Холодная волна гепарина разлилась под кожей, и я привычно зажмурился от резко подступившей дурноты. Когда я открыл глаза, Оленька утирала марлей слезы. Встретив мой взгляд, она виновато отмахнулась.
— Да все нормально, все хорошо. Не обращай внимания. Я по другой... На себя злюсь... Ну как тебе сказать... Просто я... Мы не успели ничего сообразить, понимаешь? Проснулись оттого, что стало нечем дышать, и выскочили на улицу кто в чем был. Даже документы не взяли. Когда я стояла на улице... Стояла и смотрела, как лопаются окна, и оттуда такой огонь... Будто часть меня была не здесь, и я чувствовала, что я там, что я тоже горю. Это не передать... не передать. Я была... как сама не своя. Казалось, жизнь рухнула, все, конец. Бабушкины фотографии, одежда, деньги, паспорта, вещи. Все сгорело, все, понимаешь! Вокруг дым, крики, кашель, а я даже не чувствую гари. Потом подходили люди, успокаивали, что-то говорили, но я ничего не понимала, совсем ничего. Была только эта ужасная боль в груди, боль и обида. Я все время повторяла: за что, за что, за что?!! Шок был такой... такой, что я не помнила, кто я, что я, даже не радовалась, что осталась жива, не сгорела... Но потом я услышала звонок. Вернее, мобильник трендел уже долго, просто грохот такой стоял, что его не было слышно. Звонила Рудольфовна.
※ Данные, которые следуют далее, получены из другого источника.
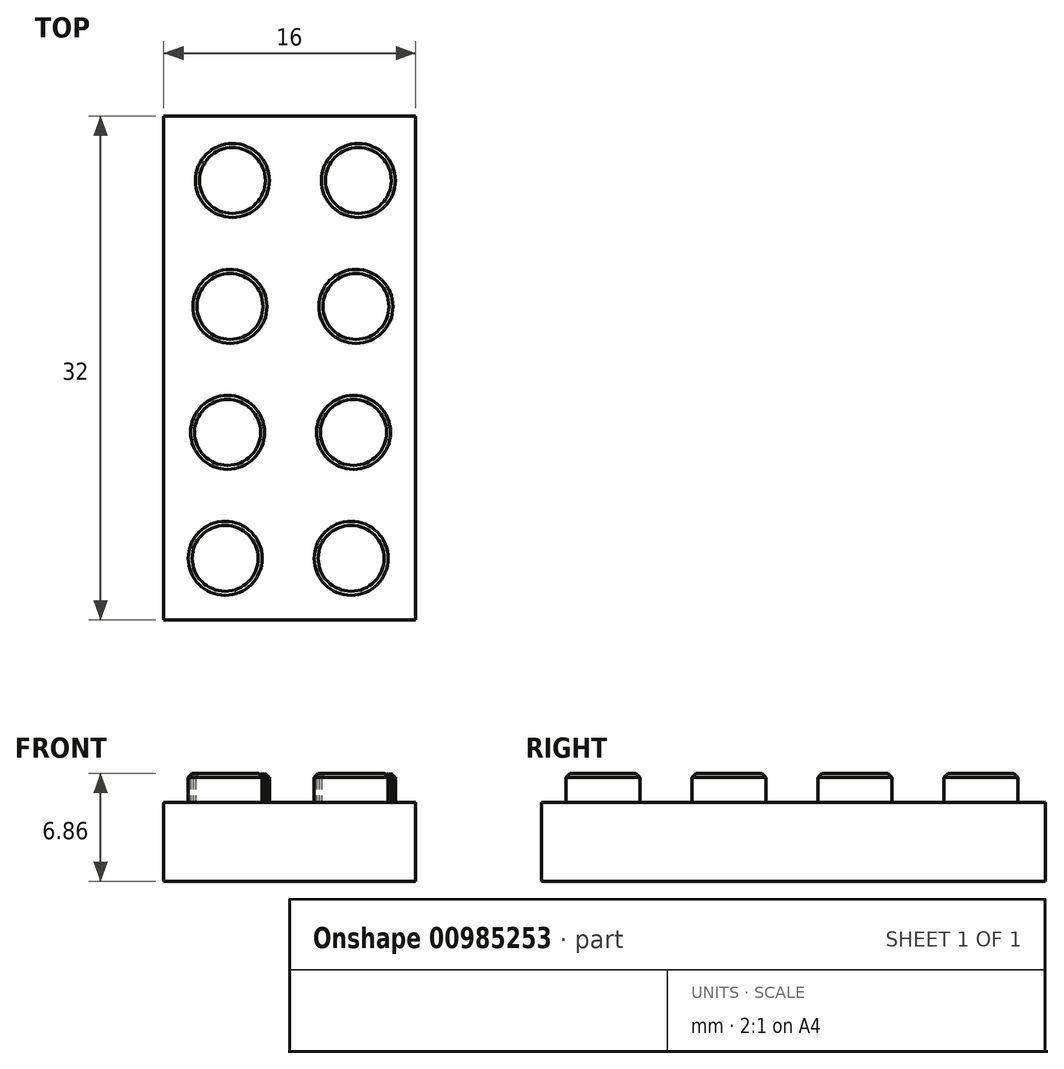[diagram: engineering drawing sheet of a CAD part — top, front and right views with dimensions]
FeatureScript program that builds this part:
annotation { "Feature Type Name" : "Feature", "Feature Type Description" : "" }
export const myFeature = defineFeature(function(context is Context, id is Id, definition is map)
    precondition{}
    {
        {
            var Q0;
            Q0=qCreatedBy(makeId("Top.planeOp"),FACE);
            var sketch = newSketch(context, id + "F0", { "sketchPlane" : qUnion([Q0])});
            skLineSegment(sketch, "E0.bottom", {"start": v(0, 0) * mm, "end": v(-16, 0) * mm});
            skLineSegment(sketch, "E0.top", {"start": v(0, 32) * mm, "end": v(-16, 32) * mm});
            skLineSegment(sketch, "E0.left", {"start": v(0, 0) * mm, "end": v(0, 32) * mm});
            skLineSegment(sketch, "E0.right", {"start": v(-16, 0) * mm, "end": v(-16, 32) * mm});
            skSolve(sketch);
        }
        {
            var Q0;
            Q0=makeQuery(id+"F0.imprint","IMPRINT",FACE,{"disambiguationData":[TD([[makeQuery(id+"F0.imprint","IMPRINT",EDGE,{"derivedFrom":sQuery(id+"F0.wireOp",EDGE,"E0.bottom")}),-1.0]])]});
            extrude(context, id + "F1", {"entities" : qUnion([Q0]), "depth" : 5 * mm, "offsetDistance" : 25.4 * mm});
        }
        {
            var Q0;
            Q0=makeQuery(id+"F1.opExtrude","CAP_FACE",FACE,{"disambiguationData":[OSD([sQuery(id+"F0.wireOp",EDGE,"E0.bottom"),sQuery(id+"F0.wireOp",EDGE,"E0.top"),sQuery(id+"F0.wireOp",EDGE,"E0.left"),sQuery(id+"F0.wireOp",EDGE,"E0.right")])],"isStart":false});
            var sketch = newSketch(context, id + "F2", { "sketchPlane" : qUnion([Q0])});
            skCircle(sketch, "E1", {"center": v(-12.1, 3.91) * mm, "radius": 2.35 * mm});
            skCircle(sketch, "E2.1.0.0", {"center": v(-11.94, 11.91) * mm, "radius": 2.35 * mm});
            skCircle(sketch, "E2.2.0.0", {"center": v(-11.79, 19.91) * mm, "radius": 2.35 * mm});
            skLineSegment(sketch, "E2.direction1", {"start": v(-12.1, 3.91) * mm, "end": v(-11.94, 11.91) * mm, "construction": true});
            skCircle(sketch, "E3.0.3.0", {"center": v(-11.63, 27.91) * mm, "radius": 2.35 * mm});
            skCircle(sketch, "E4.1.0.0", {"center": v(-3.63, 27.91) * mm, "radius": 2.35 * mm});
            skCircle(sketch, "E4.1.0.1", {"center": v(-3.79, 19.91) * mm, "radius": 2.35 * mm});
            skCircle(sketch, "E4.1.0.2", {"center": v(-3.94, 11.91) * mm, "radius": 2.35 * mm});
            skCircle(sketch, "E4.1.0.3", {"center": v(-4.09, 3.91) * mm, "radius": 2.35 * mm});
            skLineSegment(sketch, "E4.direction1", {"start": v(-12.1, 3.91) * mm, "end": v(-4.09, 3.91) * mm, "construction": true});
            skSolve(sketch);
        }
        {
            var Q0;
            Q0=makeQuery(id+"F2.imprint","IMPRINT",FACE,{"disambiguationData":[TD([[makeQuery(id+"F2.imprint","IMPRINT",EDGE,{"derivedFrom":sQuery(id+"F2.wireOp",EDGE,"E1")}),1.0]])]});
            var Q1;
            Q1=makeQuery(id+"F2.imprint","IMPRINT",FACE,{"disambiguationData":[TD([[makeQuery(id+"F2.imprint","IMPRINT",EDGE,{"derivedFrom":sQuery(id+"F2.wireOp",EDGE,"E2.1.0.0")}),1.0]])]});
            var Q2;
            Q2=makeQuery(id+"F2.imprint","IMPRINT",FACE,{"disambiguationData":[TD([[makeQuery(id+"F2.imprint","IMPRINT",EDGE,{"derivedFrom":sQuery(id+"F2.wireOp",EDGE,"E3.0.3.0")}),1.0]])]});
            var Q3;
            Q3=makeQuery(id+"F2.imprint","IMPRINT",FACE,{"disambiguationData":[TD([[makeQuery(id+"F2.imprint","IMPRINT",EDGE,{"derivedFrom":sQuery(id+"F2.wireOp",EDGE,"E4.1.0.3")}),1.0]])]});
            var Q4;
            Q4=makeQuery(id+"F2.imprint","IMPRINT",FACE,{"disambiguationData":[TD([[makeQuery(id+"F2.imprint","IMPRINT",EDGE,{"derivedFrom":sQuery(id+"F2.wireOp",EDGE,"E4.1.0.2")}),1.0]])]});
            var Q5;
            Q5=makeQuery(id+"F2.imprint","IMPRINT",FACE,{"disambiguationData":[TD([[makeQuery(id+"F2.imprint","IMPRINT",EDGE,{"derivedFrom":sQuery(id+"F2.wireOp",EDGE,"E4.1.0.1")}),1.0]])]});
            var Q6;
            Q6=makeQuery(id+"F2.imprint","IMPRINT",FACE,{"disambiguationData":[TD([[makeQuery(id+"F2.imprint","IMPRINT",EDGE,{"derivedFrom":sQuery(id+"F2.wireOp",EDGE,"E2.2.0.0")}),1.0]])]});
            var Q7;
            Q7=makeQuery(id+"F2.imprint","IMPRINT",FACE,{"disambiguationData":[TD([[makeQuery(id+"F2.imprint","IMPRINT",EDGE,{"derivedFrom":sQuery(id+"F2.wireOp",EDGE,"E4.1.0.0")}),1.0]])]});
            extrude(context, id + "F3", {"entities" : qUnion([Q0, Q1, Q2, Q3, Q4, Q5, Q6, Q7]), "operationType" : NewBodyOperationType.ADD, "depth" : 1.85 * mm, "offsetDistance" : 25.4 * mm});
        }
        {
            var Q0;
            Q0=makeQuery(id+"F3.opExtrude","CAP_EDGE",EDGE,{"disambiguationData":[OSD([sQuery(id+"F2.wireOp",EDGE,"E1")])],"isStart":false});
            var Q1;
            Q1=makeQuery(id+"F3.opExtrude","CAP_EDGE",EDGE,{"disambiguationData":[OSD([sQuery(id+"F2.wireOp",EDGE,"E2.1.0.0")])],"isStart":false});
            var Q2;
            Q2=makeQuery(id+"F3.opExtrude","CAP_EDGE",EDGE,{"disambiguationData":[OSD([sQuery(id+"F2.wireOp",EDGE,"E2.2.0.0")])],"isStart":false});
            var Q3;
            Q3=makeQuery(id+"F3.opExtrude","CAP_EDGE",EDGE,{"disambiguationData":[OSD([sQuery(id+"F2.wireOp",EDGE,"E3.0.3.0")])],"isStart":false});
            var Q4;
            Q4=makeQuery(id+"F3.opExtrude","CAP_EDGE",EDGE,{"disambiguationData":[OSD([sQuery(id+"F2.wireOp",EDGE,"E4.1.0.0")])],"isStart":false});
            var Q5;
            Q5=makeQuery(id+"F3.opExtrude","CAP_EDGE",EDGE,{"disambiguationData":[OSD([sQuery(id+"F2.wireOp",EDGE,"E4.1.0.1")])],"isStart":false});
            var Q6;
            Q6=makeQuery(id+"F3.opExtrude","CAP_EDGE",EDGE,{"disambiguationData":[OSD([sQuery(id+"F2.wireOp",EDGE,"E4.1.0.2")])],"isStart":false});
            var Q7;
            Q7=makeQuery(id+"F3.opExtrude","CAP_EDGE",EDGE,{"disambiguationData":[OSD([sQuery(id+"F2.wireOp",EDGE,"E4.1.0.3")])],"isStart":false});
            chamfer(context, id + "F4", {"entities" : qUnion([Q0, Q1, Q2, Q3, Q4, Q5, Q6, Q7]), "width" : 0.25 * mm, "tangentPropagation" : true});
        }
    });
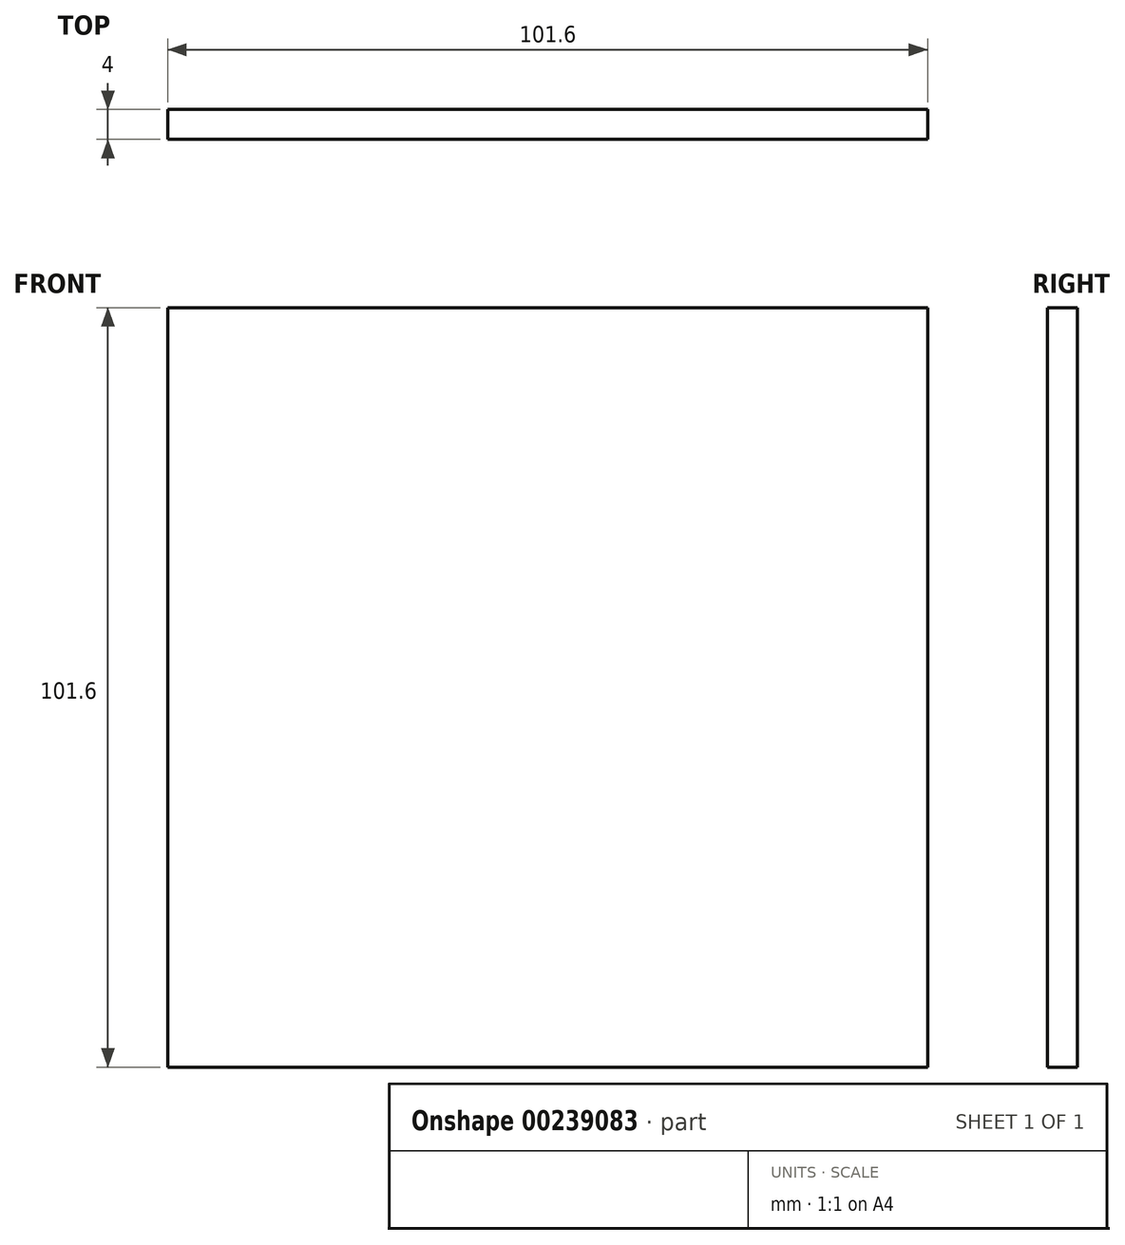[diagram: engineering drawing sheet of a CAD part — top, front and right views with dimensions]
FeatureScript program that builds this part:
annotation { "Feature Type Name" : "Feature", "Feature Type Description" : "" }
export const myFeature = defineFeature(function(context is Context, id is Id, definition is map)
    precondition{}
    {
        {
            assignVariable(context, id + "F0", {"name" : "v", "anyValue" : 4});
        }
        {
            var Q0;
            Q0=qCreatedBy(makeId("Front.planeOp"),FACE);
            var sketch = newSketch(context, id + "F1", { "sketchPlane" : qUnion([Q0])});
            skLineSegment(sketch, "E0.bottom", {"start": v(-50.8, 50.8) * mm, "end": v(50.8, 50.8) * mm});
            skLineSegment(sketch, "E0.top", {"start": v(-50.8, -50.8) * mm, "end": v(50.8, -50.8) * mm});
            skLineSegment(sketch, "E0.left", {"start": v(-50.8, 50.8) * mm, "end": v(-50.8, -50.8) * mm});
            skLineSegment(sketch, "E0.right", {"start": v(50.8, 50.8) * mm, "end": v(50.8, -50.8) * mm});
            skPoint(sketch, "E0.middle", {"position": v(0, 0) * mm});
            skSolve(sketch);
        }
        {
            var Q0;
            Q0 = qSketchRegion(id + "F1", true);
            extrude(context, id + "F2", {"entities" : qUnion([Q0]), "endBound" : BoundingType.SYMMETRIC, "depth" : (getVariable(context, 'v')) * mm});
        }
        {
            var Q0;
            Q0=makeQuery(id+"F2.opExtrude","CAP_FACE",FACE,{"disambiguationData":[OSD([sQuery(id+"F1.wireOp",EDGE,"E0.bottom"),sQuery(id+"F1.wireOp",EDGE,"E0.top"),sQuery(id+"F1.wireOp",EDGE,"E0.left"),sQuery(id+"F1.wireOp",EDGE,"E0.right")])],"isStart":false});
            var sketch = newSketch(context, id + "F3", { "sketchPlane" : qUnion([Q0])});
            skLineSegment(sketch, "E1.bottom", {"start": v(-19.05, 19.05) * mm, "end": v(19.05, 19.05) * mm});
            skLineSegment(sketch, "E1.top", {"start": v(-19.05, -19.05) * mm, "end": v(19.05, -19.05) * mm});
            skLineSegment(sketch, "E1.left", {"start": v(-19.05, 19.05) * mm, "end": v(-19.05, -19.05) * mm});
            skLineSegment(sketch, "E1.right", {"start": v(19.05, 19.05) * mm, "end": v(19.05, -19.05) * mm});
            skPoint(sketch, "E1.middle", {"position": v(0, 0) * mm});
            skSolve(sketch);
        }
        {
            var Q0;
            Q0=makeQuery(id+"F3.imprint","IMPRINT",FACE,{"disambiguationData":[TD([[makeQuery(id+"F3.imprint","IMPRINT",EDGE,{"derivedFrom":sQuery(id+"F3.wireOp",EDGE,"E1.bottom")}),-1.0]])]});
            extrude(context, id + "F4", {"entities" : qUnion([Q0]), "operationType" : NewBodyOperationType.ADD, "depth" : 25.4 * mm});
        }
        {
            var Q0;
            Q0=makeQuery(id+"F4.opExtrude","CAP_FACE",FACE,{"disambiguationData":[OSD([sQuery(id+"F3.wireOp",EDGE,"E1.bottom"),sQuery(id+"F3.wireOp",EDGE,"E1.top"),sQuery(id+"F3.wireOp",EDGE,"E1.left"),sQuery(id+"F3.wireOp",EDGE,"E1.right")])],"isStart":false});
            extrude(context, id + "F5", {"entities" : qUnion([Q0]), "operationType" : NewBodyOperationType.REMOVE, "oppositeDirection" : true, "depth" : 25.4 * mm});
        }
    });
Спросила, почему я не вышла на дежурство. И тут... тут все изменилось. В один момент. Это как... Ну, словно я долго висела вниз головой, и меня кто-то рывком на ноги поставил. Я сразу вспомнила. Вспомнила Виталика, Кирилла, Георгия Петровича... тебя... Вспомнила всех, кто был тут до вас... Кого... Прости, прости, я не должна так думать, не должна тебе говорить, но ты ведь не обидишься, ты ведь поймешь, да? Я вспомнила вас всех, и мне сразу полегчало. Не просто полегчало, вообще отступило, от сердца отлегло. Вот в чем весь ужас-то, да? Плохо не то, что вспомнила. Нет, это... этот эгоизм. Раньше не думала, что и я тоже. Наверное, так человек устроен, и ничего с этим не поделаешь. Знаешь, что я подумала? Подумала: мне есть с чем сравнивать этот пожар! Да, квартира, да, шмотки, но это... это все тьфу!.. по сравнению с тем, что с ними. С тем, как их. Вот кто имеет право клясть судьбу. Рыдать. Жаловаться. Ненавидеть. Смотреть в небо и проклинать. Они, а не я. И тогда я засмеялась. Все смеялась и смеялась как заведенная, никак не могла остановиться... Все, наверное, подумали, что я с ума сошла от горя. Я бы тоже подумала, если б увидела себя со стороны. Так не больно? Подожди, я покрепче завинчу. Сейчас, только пластырем новым залепим. Вот. Готов, радист. Тебе сколько дней-то еще осталось? Я имею в виду — до конца химии?